══ RECORDS TO PROCESS

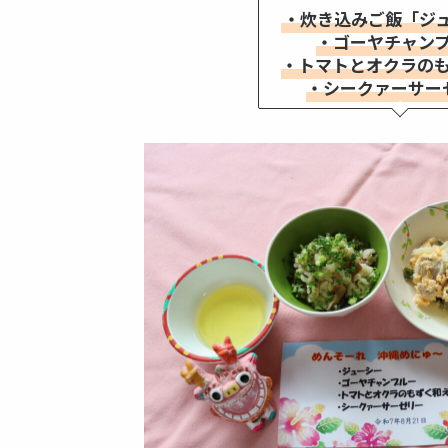
・炊き込みご飯「ジ
・ゴーヤチャン
・トマトとオクラの
・シークァーサー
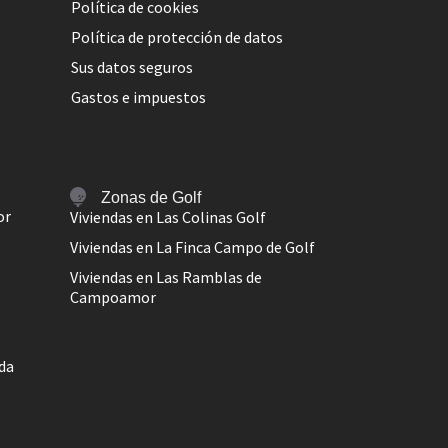
Política de cookies
Política de protección de datos
Sus datos seguros
Gastos e impuestos
Zonas de Golf
or
Viviendas en Las Colinas Golf
Viviendas en La Finca Campo de Golf
Viviendas en Las Ramblas de
Campoamor
ada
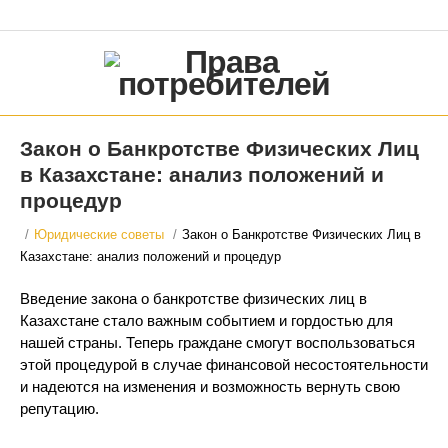
Закон о Банкротстве Физических Лиц
в Казахстане: анализ положений и
процедур
/
Юридические советы
/
Закон о Банкротстве Физических Лиц в
Казахстане: анализ положений и процедур
Введение закона о банкротстве физических лиц в
Казахстане стало важным событием и гордостью для
нашей страны. Теперь граждане смогут воспользоваться
этой процедурой в случае финансовой несостоятельности
и надеются на изменения и возможность вернуть свою
репутацию.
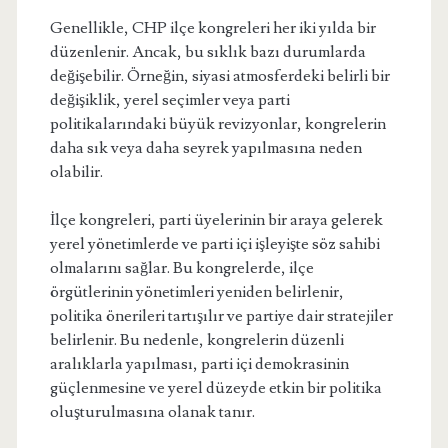
Genellikle, CHP ilçe kongreleri her iki yılda bir
düzenlenir. Ancak, bu sıklık bazı durumlarda
değişebilir. Örneğin, siyasi atmosferdeki belirli bir
değişiklik, yerel seçimler veya parti
politikalarındaki büyük revizyonlar, kongrelerin
daha sık veya daha seyrek yapılmasına neden
olabilir.
İlçe kongreleri, parti üyelerinin bir araya gelerek
yerel yönetimlerde ve parti içi işleyişte söz sahibi
olmalarını sağlar. Bu kongrelerde, ilçe
örgütlerinin yönetimleri yeniden belirlenir,
politika önerileri tartışılır ve partiye dair stratejiler
belirlenir. Bu nedenle, kongrelerin düzenli
aralıklarla yapılması, parti içi demokrasinin
güçlenmesine ve yerel düzeyde etkin bir politika
oluşturulmasına olanak tanır.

════

> **EXERCISE PROMPT**: For this exercise, gather every line of the data that contains the word "Казахстане".

> **ANSWER BOX**:
в Казахстане: анализ положений и
Казахстане: анализ положений и процедур
Казахстане стало важным событием и гордостью для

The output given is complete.